Lithuanian bar owners held a protest action over the weekend, saying the government's support during the lockdown was inadequate for the survival of the sector.
On Saturday afternoon, bar owners, employees and clients gathered outside bars for 15 minutes to draw attention to the hardship suffered by the sector under the lockdown.
“We deserve compensations, we were forced to close. Since this [the closing] was a public health measure, we believe that the public should chip in to carry out this measure,” Mark Adam Harold, head of the Vilnius Nightlife Alliance and one of the organisers of the action, was quoted by BNS. “Support is slow, we've been without subsidy packages for four months.”

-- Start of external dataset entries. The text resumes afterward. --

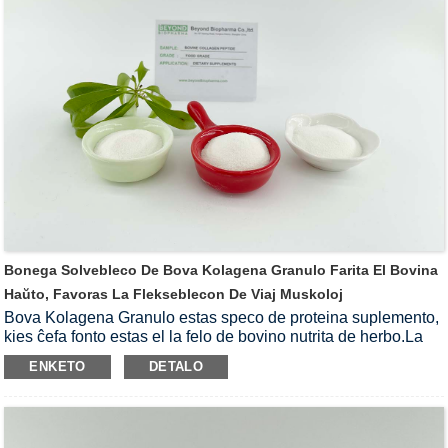
Bonega Solvebleco De Bova Kolagena Granulo Farita El Bovina
Haŭto, Favoras La Flekseblecon De Viaj Muskoloj
Bova Kolagena Granulo estas speco de proteina suplemento,
kies ĉefa fonto estas el la felo de bovino nutrita de herbo.La
enhavo de proteino en bovino estas tre abunda, ĝi efike
ENKETO
DETALO
plibonigos nian komunan sanon se ni prenas ĝin ĝuste.La
Bova Kolagena Granulo kapablas helpi niajn muskolajn
histojn kaj pliigi la flekseblecon de nia artiko.La granulo Bova
Kolageno estas absolute solvebla en la akvo.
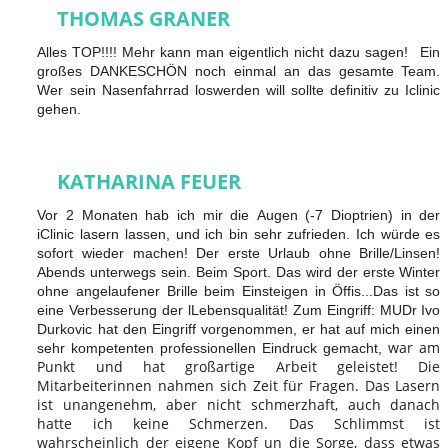
THOMAS GRANER
Alles TOP!!!! Mehr kann man eigentlich nicht dazu sagen!
Ein
großes DANKESCHÖN noch einmal an das gesamte Team.
Wer sein Nasenfahrrad loswerden will sollte definitiv zu Iclinic
gehen.
KATHARINA FEUER
Vor 2 Monaten hab ich mir die Augen (-7 Dioptrien) in der
iClinic lasern lassen, und ich bin sehr zufrieden. Ich würde es
sofort wieder machen! Der erste Urlaub ohne Brille/Linsen!
Abends unterwegs sein. Beim Sport. Das wird der erste Winter
ohne angelaufener Brille beim Einsteigen in Öffis...Das ist so
eine Verbesserung der lLebensqualität! Zum Eingriff: MUDr Ivo
Durkovic hat den Eingriff vorgenommen, er hat auf mich einen
war am
sehr kompetenten professionellen Eindruck gemacht,
Punkt und hat großartige Arbeit geleistet! Die
Mitarbeiterinnen nahmen sich Zeit für Fragen. Das Lasern
ist unangenehm, aber nicht schmerzhaft, auch danach
hatte ich keine Schmerzen. Das Schlimmst ist
wahrscheinlich der eigene Kopf un die Sorge, dass etwas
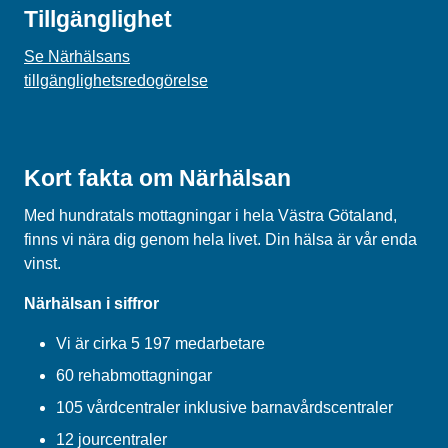
Tillgänglighet
Se Närhälsans
tillgänglighetsredogörelse
Kort fakta om Närhälsan
Med hundratals mottagningar i hela Västra Götaland,
finns vi nära dig genom hela livet. Din hälsa är vår enda
vinst.
Närhälsan i siffror
Vi är cirka 5 197 medarbetare
60 rehabmottagningar
105 vårdcentraler inklusive barnavårdscentraler
12 jourcentraler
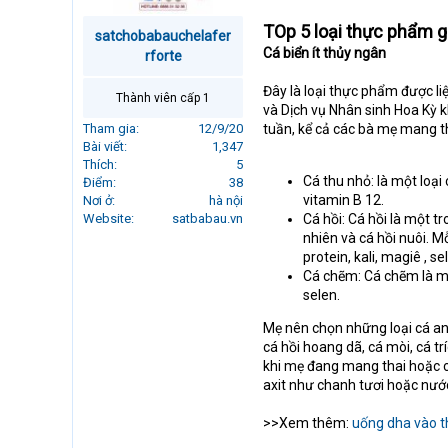
r
TOp 5 loại thực phẩm 
t
satchobabauchelafer
e
Cá biển ít thủy ngân
rforte
r
Đây là loại thực phẩm được li
Thành viên cấp 1
và Dịch vụ Nhân sinh Hoa Kỳ 
Tham gia
12/9/20
tuần, kể cả các bà mẹ mang t
Bài viết
1,347
Thích
5
Cá thu nhỏ: là một loại
Điểm
38
vitamin B 12.
Nơi ở
hà nội
Website
satbabau.vn
Cá hồi: Cá hồi là một t
nhiên và cá hồi nuôi. 
protein, kali, magiê , s
Cá chẽm: Cá chẽm là mộ
selen.
Mẹ nên chọn những loại cá an 
cá hồi hoang dã, cá mòi, cá tr
khi mẹ đang mang thai hoặc c
axit như chanh tươi hoặc nước
>>Xem thêm:
uống dha vào t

Lithuania has been put under a nationwide quarantine last November, with stricter measures introduced in December. Under the current lockdown, bars and restaurants are not allowed to operate except to serve takeaway food.

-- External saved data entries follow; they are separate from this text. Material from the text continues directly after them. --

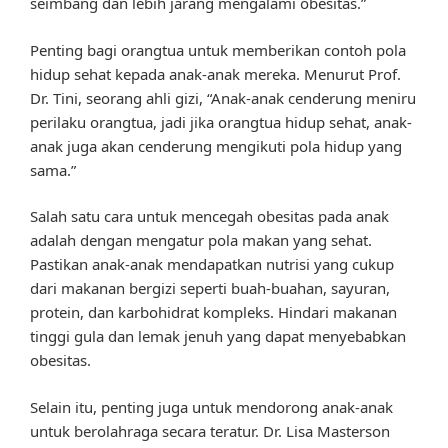
seimbang dan lebih jarang mengalami obesitas.”
Penting bagi orangtua untuk memberikan contoh pola
hidup sehat kepada anak-anak mereka. Menurut Prof.
Dr. Tini, seorang ahli gizi, “Anak-anak cenderung meniru
perilaku orangtua, jadi jika orangtua hidup sehat, anak-
anak juga akan cenderung mengikuti pola hidup yang
sama.”
Salah satu cara untuk mencegah obesitas pada anak
adalah dengan mengatur pola makan yang sehat.
Pastikan anak-anak mendapatkan nutrisi yang cukup
dari makanan bergizi seperti buah-buahan, sayuran,
protein, dan karbohidrat kompleks. Hindari makanan
tinggi gula dan lemak jenuh yang dapat menyebabkan
obesitas.
Selain itu, penting juga untuk mendorong anak-anak
untuk berolahraga secara teratur. Dr. Lisa Masterson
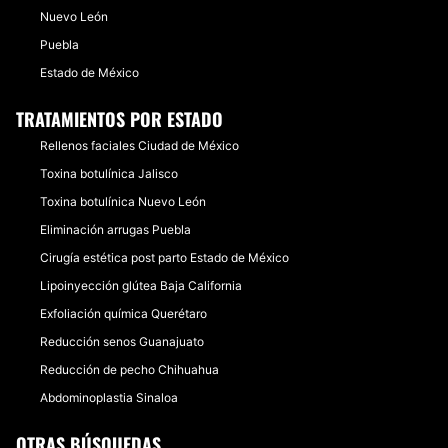
Nuevo León
Puebla
Estado de México
TRATAMIENTOS POR ESTADO
Rellenos faciales Ciudad de México
Toxina botulínica Jalisco
Toxina botulínica Nuevo León
Eliminación arrugas Puebla
Cirugía estética post parto Estado de México
Lipoinyección glútea Baja California
Exfoliación química Querétaro
Reducción senos Guanajuato
Reducción de pecho Chihuahua
Abdominoplastia Sinaloa
OTRAS BÚSQUEDAS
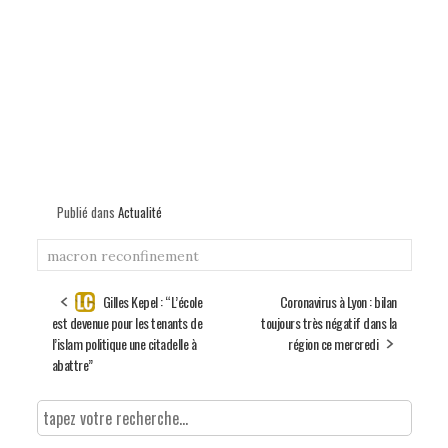
Publié dans
Actualité
macron
reconfinement
Gilles Kepel : “L’école
Coronavirus à Lyon : bilan
est devenue pour les tenants de
toujours très négatif dans la
l’islam politique une citadelle à
région ce mercredi
abattre”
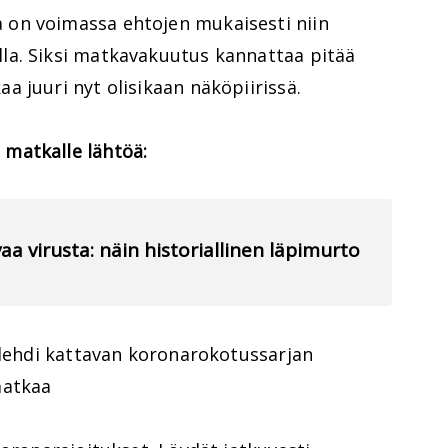
on voimassa ehtojen mukaisesti niin
la. Siksi matkavakuutus kannattaa pitää
 juuri nyt olisikaan näköpiirissä.
matkalle lähtöä:
aa virusta: näin historiallinen läpimurto
olehdi kattavan koronarokotussarjan
matkaa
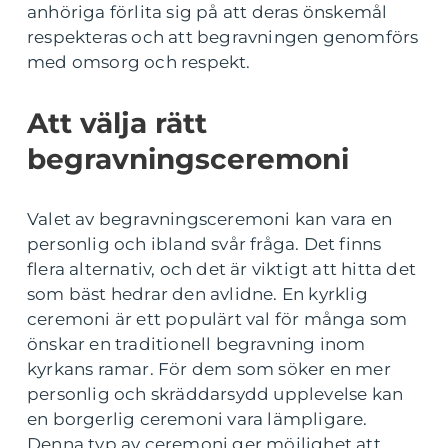
anhöriga förlita sig på att deras önskemål
respekteras och att begravningen genomförs
med omsorg och respekt.
Att välja rätt
begravningsceremoni
Valet av begravningsceremoni kan vara en
personlig och ibland svår fråga. Det finns
flera alternativ, och det är viktigt att hitta det
som bäst hedrar den avlidne. En kyrklig
ceremoni är ett populärt val för många som
önskar en traditionell begravning inom
kyrkans ramar. För dem som söker en mer
personlig och skräddarsydd upplevelse kan
en borgerlig ceremoni vara lämpligare.
Denna typ av ceremoni ger möjlighet att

The government has pledged subsidies to affected businesses, including compensations to pay furloughed employees.
However, bar owners say the support is stalling.
“The problem is that [...] everything is late, the subsidies are two months behind. Some [businesses] have received subsidies, others haven't. Something is stuck in the bureaucratic mechanisms,” according to Raimondas Pranka, president of the Association of Bars and Cafes.
“We want to draw attention [to the sector's problems], because we understand the epidemiological situation, but we have been forgotten,” said Rokas Ščerbinskas, owner of the Užkulisiai bar.
Vincas Jurgutis, vice-minister of economy, said the government had distributed considerable subsidies and had more support planned.
“Several support measures have been confirmed, businesses have already received over 30 million euros in various forms of support,” he told LRT TV. “The catering sector, over 1,200 firms, had, as of last Thursday, received almost 4 million euros.”
The current lockdown in Lithuania is in place until March, but is likely to be extended.
Under the government's lockdown phase-out plans, bars and cafes could be allowed to serve clients outdoors once the 14-day cumulative infection rate falls bellow 100 per 100,000 people. The rate currently stands at over 240.
Indoor bars and cafes would be allowed to reopen once the rate falls below 25.